BRIEF => Stop after the line with "Document page, 1891x1063 pixels."; until then, please copy every line of the records word for word from the first.

Document structure recognition data:
• • •

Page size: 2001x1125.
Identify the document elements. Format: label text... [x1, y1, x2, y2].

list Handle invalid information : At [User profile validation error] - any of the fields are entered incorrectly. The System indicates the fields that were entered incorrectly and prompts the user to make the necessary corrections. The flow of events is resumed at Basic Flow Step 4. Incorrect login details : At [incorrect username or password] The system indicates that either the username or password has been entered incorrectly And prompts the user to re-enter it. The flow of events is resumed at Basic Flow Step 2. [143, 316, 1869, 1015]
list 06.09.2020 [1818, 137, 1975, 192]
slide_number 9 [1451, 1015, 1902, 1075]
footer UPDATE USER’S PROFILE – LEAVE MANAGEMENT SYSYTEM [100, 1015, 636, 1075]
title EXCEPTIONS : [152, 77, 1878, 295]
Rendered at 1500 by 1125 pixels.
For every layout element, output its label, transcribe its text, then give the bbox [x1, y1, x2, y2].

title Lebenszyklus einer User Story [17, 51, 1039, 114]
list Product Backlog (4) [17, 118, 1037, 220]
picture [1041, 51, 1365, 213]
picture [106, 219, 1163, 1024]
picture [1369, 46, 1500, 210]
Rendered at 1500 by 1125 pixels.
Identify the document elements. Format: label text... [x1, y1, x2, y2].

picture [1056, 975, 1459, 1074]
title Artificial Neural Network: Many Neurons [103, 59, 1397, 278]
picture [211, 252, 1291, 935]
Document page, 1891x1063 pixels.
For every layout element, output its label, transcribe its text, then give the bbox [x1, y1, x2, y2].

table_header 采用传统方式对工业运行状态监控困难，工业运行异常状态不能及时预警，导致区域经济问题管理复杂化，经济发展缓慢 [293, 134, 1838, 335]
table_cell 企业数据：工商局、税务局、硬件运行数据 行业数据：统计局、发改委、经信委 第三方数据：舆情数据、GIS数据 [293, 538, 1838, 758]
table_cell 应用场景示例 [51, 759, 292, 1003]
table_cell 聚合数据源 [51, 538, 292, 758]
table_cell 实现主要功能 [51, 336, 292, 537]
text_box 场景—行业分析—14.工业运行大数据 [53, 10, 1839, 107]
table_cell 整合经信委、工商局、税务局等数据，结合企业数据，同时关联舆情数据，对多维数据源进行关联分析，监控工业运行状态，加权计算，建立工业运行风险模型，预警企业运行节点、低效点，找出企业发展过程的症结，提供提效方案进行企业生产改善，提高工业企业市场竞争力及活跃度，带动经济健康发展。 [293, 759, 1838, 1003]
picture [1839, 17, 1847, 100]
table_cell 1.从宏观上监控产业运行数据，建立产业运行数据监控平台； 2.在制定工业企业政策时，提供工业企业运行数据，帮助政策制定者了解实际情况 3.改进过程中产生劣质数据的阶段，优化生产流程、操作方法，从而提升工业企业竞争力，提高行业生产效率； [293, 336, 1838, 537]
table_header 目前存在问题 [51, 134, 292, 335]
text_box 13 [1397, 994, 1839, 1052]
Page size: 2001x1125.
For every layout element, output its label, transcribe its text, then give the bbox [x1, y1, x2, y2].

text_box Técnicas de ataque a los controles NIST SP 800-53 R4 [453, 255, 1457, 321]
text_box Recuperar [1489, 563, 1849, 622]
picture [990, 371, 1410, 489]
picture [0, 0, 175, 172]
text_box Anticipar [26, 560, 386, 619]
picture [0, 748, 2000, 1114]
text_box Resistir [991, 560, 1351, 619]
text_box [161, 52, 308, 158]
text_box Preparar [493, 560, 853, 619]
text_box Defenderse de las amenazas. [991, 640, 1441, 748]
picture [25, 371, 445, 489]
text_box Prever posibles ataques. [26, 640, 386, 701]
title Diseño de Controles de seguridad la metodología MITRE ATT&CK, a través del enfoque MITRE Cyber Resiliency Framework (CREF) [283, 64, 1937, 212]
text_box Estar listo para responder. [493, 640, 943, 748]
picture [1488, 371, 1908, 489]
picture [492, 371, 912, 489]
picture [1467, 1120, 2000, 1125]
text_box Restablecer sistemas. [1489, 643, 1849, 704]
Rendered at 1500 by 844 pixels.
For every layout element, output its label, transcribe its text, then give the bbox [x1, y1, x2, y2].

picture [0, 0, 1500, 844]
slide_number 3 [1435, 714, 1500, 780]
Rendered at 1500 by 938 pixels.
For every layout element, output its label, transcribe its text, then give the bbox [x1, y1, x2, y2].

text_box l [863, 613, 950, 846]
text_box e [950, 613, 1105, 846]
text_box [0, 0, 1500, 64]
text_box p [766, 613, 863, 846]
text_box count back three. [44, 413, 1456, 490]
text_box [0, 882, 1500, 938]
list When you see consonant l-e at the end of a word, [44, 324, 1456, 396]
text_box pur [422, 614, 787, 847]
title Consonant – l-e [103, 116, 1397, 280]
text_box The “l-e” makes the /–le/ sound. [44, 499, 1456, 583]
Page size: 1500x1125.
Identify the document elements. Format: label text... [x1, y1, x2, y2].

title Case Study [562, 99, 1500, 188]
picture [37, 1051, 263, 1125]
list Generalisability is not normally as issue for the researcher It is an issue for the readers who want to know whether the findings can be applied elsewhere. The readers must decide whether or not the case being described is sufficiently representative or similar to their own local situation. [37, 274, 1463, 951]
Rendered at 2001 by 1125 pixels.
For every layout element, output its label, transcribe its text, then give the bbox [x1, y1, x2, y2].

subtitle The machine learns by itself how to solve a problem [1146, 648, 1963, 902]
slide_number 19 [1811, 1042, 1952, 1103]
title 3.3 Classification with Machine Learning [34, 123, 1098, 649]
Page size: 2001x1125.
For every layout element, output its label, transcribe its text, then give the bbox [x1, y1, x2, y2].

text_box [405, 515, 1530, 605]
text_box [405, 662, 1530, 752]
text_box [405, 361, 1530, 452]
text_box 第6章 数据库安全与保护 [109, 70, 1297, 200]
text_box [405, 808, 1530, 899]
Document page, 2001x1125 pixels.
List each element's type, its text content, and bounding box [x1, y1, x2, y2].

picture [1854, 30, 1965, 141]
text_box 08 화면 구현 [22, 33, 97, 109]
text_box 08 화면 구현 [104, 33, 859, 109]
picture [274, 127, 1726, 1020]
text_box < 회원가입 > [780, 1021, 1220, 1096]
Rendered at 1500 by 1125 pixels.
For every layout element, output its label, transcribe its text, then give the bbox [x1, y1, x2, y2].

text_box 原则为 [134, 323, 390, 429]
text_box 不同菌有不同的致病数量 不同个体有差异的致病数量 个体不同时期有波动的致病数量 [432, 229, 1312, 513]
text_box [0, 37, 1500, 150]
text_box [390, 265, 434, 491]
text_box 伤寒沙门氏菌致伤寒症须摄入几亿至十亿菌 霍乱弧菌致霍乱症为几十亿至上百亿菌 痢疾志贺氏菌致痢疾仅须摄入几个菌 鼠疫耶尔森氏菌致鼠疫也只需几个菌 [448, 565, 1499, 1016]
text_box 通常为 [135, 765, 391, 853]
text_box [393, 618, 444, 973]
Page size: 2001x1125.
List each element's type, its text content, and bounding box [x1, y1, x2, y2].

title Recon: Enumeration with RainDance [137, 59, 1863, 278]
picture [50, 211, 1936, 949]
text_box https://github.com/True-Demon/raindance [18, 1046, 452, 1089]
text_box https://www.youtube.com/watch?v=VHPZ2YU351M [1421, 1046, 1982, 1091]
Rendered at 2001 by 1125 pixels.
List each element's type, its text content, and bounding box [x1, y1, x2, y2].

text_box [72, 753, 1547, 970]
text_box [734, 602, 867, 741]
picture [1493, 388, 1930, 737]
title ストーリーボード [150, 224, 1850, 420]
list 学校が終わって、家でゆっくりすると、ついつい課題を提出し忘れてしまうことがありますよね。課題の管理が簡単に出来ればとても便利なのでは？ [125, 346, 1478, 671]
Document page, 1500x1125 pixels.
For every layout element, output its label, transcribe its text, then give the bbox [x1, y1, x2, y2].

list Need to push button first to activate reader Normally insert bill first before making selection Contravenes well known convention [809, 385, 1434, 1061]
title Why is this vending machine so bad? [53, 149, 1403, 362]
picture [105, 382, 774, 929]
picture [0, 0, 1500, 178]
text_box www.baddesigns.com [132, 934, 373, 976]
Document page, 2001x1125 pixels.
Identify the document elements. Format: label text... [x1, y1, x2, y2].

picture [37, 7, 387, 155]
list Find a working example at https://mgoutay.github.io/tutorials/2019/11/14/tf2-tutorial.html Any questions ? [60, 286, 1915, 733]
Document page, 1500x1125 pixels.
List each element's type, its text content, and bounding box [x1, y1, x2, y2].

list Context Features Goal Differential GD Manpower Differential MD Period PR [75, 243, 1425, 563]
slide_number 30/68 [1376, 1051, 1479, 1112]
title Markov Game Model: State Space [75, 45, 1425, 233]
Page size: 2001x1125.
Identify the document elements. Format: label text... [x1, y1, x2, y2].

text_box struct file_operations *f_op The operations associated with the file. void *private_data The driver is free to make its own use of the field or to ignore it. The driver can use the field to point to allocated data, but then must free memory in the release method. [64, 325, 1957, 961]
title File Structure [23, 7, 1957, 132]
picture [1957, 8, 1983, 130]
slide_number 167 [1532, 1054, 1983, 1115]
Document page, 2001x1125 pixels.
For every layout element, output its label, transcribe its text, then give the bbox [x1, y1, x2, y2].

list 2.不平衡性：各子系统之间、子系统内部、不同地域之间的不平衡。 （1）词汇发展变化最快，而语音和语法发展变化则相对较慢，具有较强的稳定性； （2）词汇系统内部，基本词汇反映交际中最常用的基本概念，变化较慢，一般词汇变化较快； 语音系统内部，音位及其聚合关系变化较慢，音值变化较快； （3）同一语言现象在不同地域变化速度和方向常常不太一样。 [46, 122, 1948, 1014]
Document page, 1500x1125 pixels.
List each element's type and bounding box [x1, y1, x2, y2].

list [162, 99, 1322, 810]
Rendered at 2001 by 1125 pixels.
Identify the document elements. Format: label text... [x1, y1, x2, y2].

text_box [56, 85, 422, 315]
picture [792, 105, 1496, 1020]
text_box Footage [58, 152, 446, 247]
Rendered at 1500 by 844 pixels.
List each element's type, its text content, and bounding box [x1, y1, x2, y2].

• • •

SOLUTION =>
Page size: 2001x1125.
Identify the document elements. Format: label text... [x1, y1, x2, y2].

list Handle invalid information : At [User profile validation error] - any of the fields are entered incorrectly. The System indicates the fields that were entered incorrectly and prompts the user to make the necessary corrections. The flow of events is resumed at Basic Flow Step 4. Incorrect login details : At [incorrect username or password] The system indicates that either the username or password has been entered incorrectly And prompts the user to re-enter it. The flow of events is resumed at Basic Flow Step 2. [143, 316, 1869, 1015]
list 06.09.2020 [1818, 137, 1975, 192]
slide_number 9 [1451, 1015, 1902, 1075]
footer UPDATE USER’S PROFILE – LEAVE MANAGEMENT SYSYTEM [100, 1015, 636, 1075]
title EXCEPTIONS : [152, 77, 1878, 295]
Rendered at 1500 by 1125 pixels.
For every layout element, output its label, transcribe its text, then give the bbox [x1, y1, x2, y2].

title Lebenszyklus einer User Story [17, 51, 1039, 114]
list Product Backlog (4) [17, 118, 1037, 220]
picture [1041, 51, 1365, 213]
picture [106, 219, 1163, 1024]
picture [1369, 46, 1500, 210]
Rendered at 1500 by 1125 pixels.
Identify the document elements. Format: label text... [x1, y1, x2, y2].

picture [1056, 975, 1459, 1074]
title Artificial Neural Network: Many Neurons [103, 59, 1397, 278]
picture [211, 252, 1291, 935]
Document page, 1891x1063 pixels.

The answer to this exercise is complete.